## Exploitable results

The fuselage is a major source of drag for helicopters in high-speed forward flight, where it can represent 50% of the total drag of the helicopter. Drag reduction is therefore a key objective for industry in the development process of new rotorcraft. Because of limitations in current prediction tools to accurately estimate fuselage drag, fuselage design is presently based on numerous tests of small wind tunnel models. Nevertheless, these wind tunnel tests are obtained at low Reynolds number and the experimental results cannot directly be used to estimate the helicopter performance. These failures were the main motivations of the Brite-EuRaM HELIFUSE project.
An extensive wind tunnel test was completed in the ONERA F1 pressurised wind tunnel on a modular 1/4th scale model of the DGV fuselage. These tests were completed both to investigate the influence of Reynolds number on the flow-field, loads and moments applied to the fuselage, and to obtain a detailed database for code validation. The range of Reynolds numbers investigated in HELIFUSE covers the full domain of interest from small scale to scale one high-speed flight conditions. The test results showed that the Reynolds number highly affects the fuselage drag for the low values of this parameter, even when very limited strong viscous effects such as flow separation are present, but this effect is obviously non-linear with respect to the incidence and sideslip angles. However, fuselage pressure is very little affected by Reynolds number, because almost no flow separation is present on the DGV fuselage for the test domain investigated.
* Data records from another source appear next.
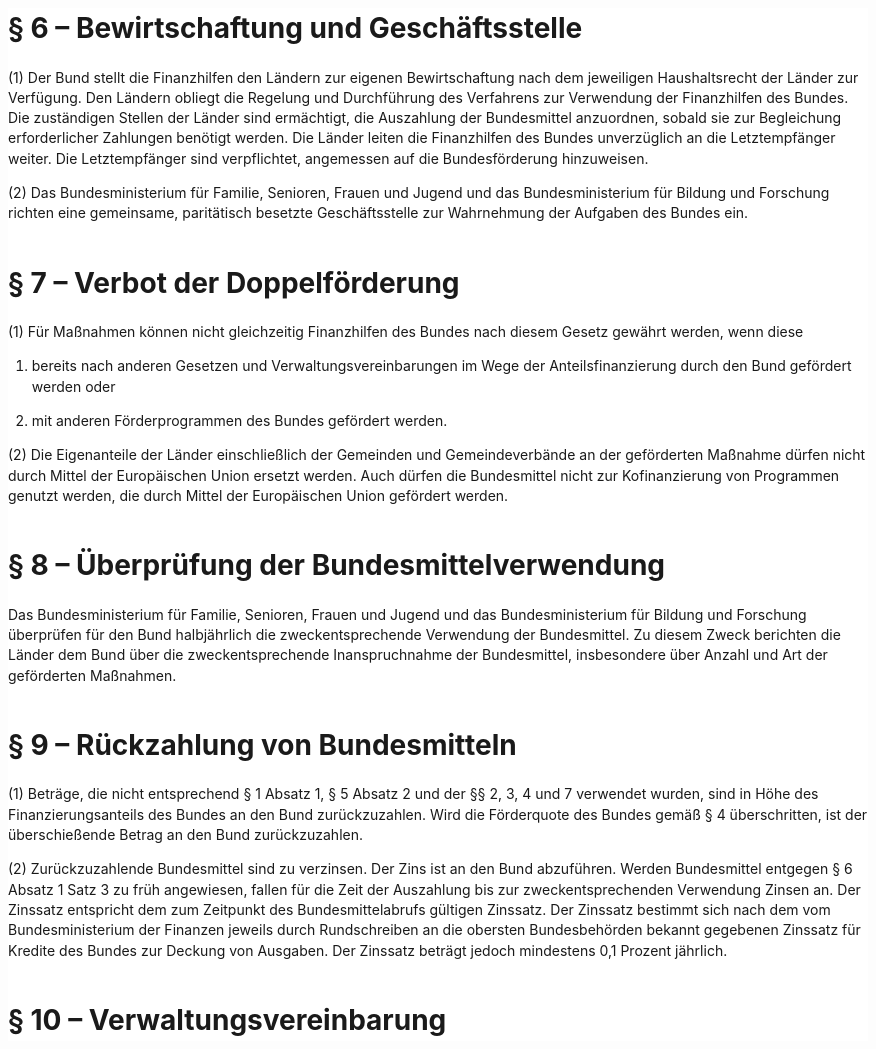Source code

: # § 6 – Bewirtschaftung und Geschäftsstelle

(1) Der Bund stellt die Finanzhilfen den Ländern zur eigenen Bewirtschaftung nach dem jeweiligen Haushaltsrecht der Länder zur Verfügung. Den Ländern obliegt die Regelung und Durchführung des Verfahrens zur Verwendung der Finanzhilfen des Bundes. Die zuständigen Stellen der Länder sind ermächtigt, die Auszahlung der Bundesmittel anzuordnen, sobald sie zur Begleichung erforderlicher Zahlungen benötigt werden. Die Länder leiten die Finanzhilfen des Bundes unverzüglich an die Letztempfänger weiter. Die Letztempfänger sind verpflichtet, angemessen auf die Bundesförderung hinzuweisen.

(2) Das Bundesministerium für Familie, Senioren, Frauen und Jugend und das Bundesministerium für Bildung und Forschung richten eine gemeinsame, paritätisch besetzte Geschäftsstelle zur Wahrnehmung der Aufgaben des Bundes ein.

# § 7 – Verbot der Doppelförderung

(1) Für Maßnahmen können nicht gleichzeitig Finanzhilfen des Bundes nach diesem Gesetz gewährt werden, wenn diese

1. bereits nach anderen Gesetzen und Verwaltungsvereinbarungen im Wege der Anteilsfinanzierung durch den Bund gefördert werden oder

2. mit anderen Förderprogrammen des Bundes gefördert werden.

(2) Die Eigenanteile der Länder einschließlich der Gemeinden und Gemeindeverbände an der geförderten Maßnahme dürfen nicht durch Mittel der Europäischen Union ersetzt werden. Auch dürfen die Bundesmittel nicht zur Kofinanzierung von Programmen genutzt werden, die durch Mittel der Europäischen Union gefördert werden.

# § 8 – Überprüfung der Bundesmittelverwendung

Das Bundesministerium für Familie, Senioren, Frauen und Jugend und das Bundesministerium für Bildung und Forschung überprüfen für den Bund halbjährlich die zweckentsprechende Verwendung der Bundesmittel. Zu diesem Zweck berichten die Länder dem Bund über die zweckentsprechende Inanspruchnahme der Bundesmittel, insbesondere über Anzahl und Art der geförderten Maßnahmen.

# § 9 – Rückzahlung von Bundesmitteln

(1) Beträge, die nicht entsprechend § 1 Absatz 1, § 5 Absatz 2 und der §§ 2, 3, 4 und 7 verwendet wurden, sind in Höhe des Finanzierungsanteils des Bundes an den Bund zurückzuzahlen. Wird die Förderquote des Bundes gemäß § 4 überschritten, ist der überschießende Betrag an den Bund zurückzuzahlen.

(2) Zurückzuzahlende Bundesmittel sind zu verzinsen. Der Zins ist an den Bund abzuführen. Werden Bundesmittel entgegen § 6 Absatz 1 Satz 3 zu früh angewiesen, fallen für die Zeit der Auszahlung bis zur zweckentsprechenden Verwendung Zinsen an. Der Zinssatz entspricht dem zum Zeitpunkt des Bundesmittelabrufs gültigen Zinssatz. Der Zinssatz bestimmt sich nach dem vom Bundesministerium der Finanzen jeweils durch Rundschreiben an die obersten Bundesbehörden bekannt gegebenen Zinssatz für Kredite des Bundes zur Deckung von Ausgaben. Der Zinssatz beträgt jedoch mindestens 0,1 Prozent jährlich.

# § 10 – Verwaltungsvereinbarung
Prediction computations were conducted by the Partners in parallel with the wind tunnel tests in order to assess the capability of Navier-Stokes methods to predict the flow-field and loads acting on the fuselage. In general, the Navier-Stokes methods used were able to accurately predict fuselage pressure, but large differences were found between the predicted values of skin-friction, leading to large discrepancies in the estimated drag value. Additional computations were then defined and done in order to understand these differences (effect of grid, effect of solver, effect of integration, comparison structured/unstructured methodologies, effect of strut). It allowed to significantly improve the comparison between the computations using multi-block structured methods. A second phase of the work consisted in improving the Navier-Stokes methods used in the project. Essentially two points were considered, namely the introduction of additional turbulence models and their testing in order to select the best one suited for a given solver, and the implementation of preconditioning techniques to improve the accuracy and efficiency of compressible solvers at low-speed conditions. The final phase of the computational activities consisted in using the improved methods for completing validation computations for five test cases using common grids.
The HELIFUSE project has improved both the experimental knowledge and simulation and the numerical prediction aspects of helicopter fuselage aerodynamics. Improvements have been obtained in the prediction of the effects of Reynolds number, angle of attack and geometry variations on fuselage flow-field and loads. Although the comparison with experiment has only slightly improved from the initial prediction exercise, there is now significant insight into the requirements of each methodology and of each code in order to be able to capture the physics. This is particularly so for the structured methods for which strengths and limitations have been clearly identified.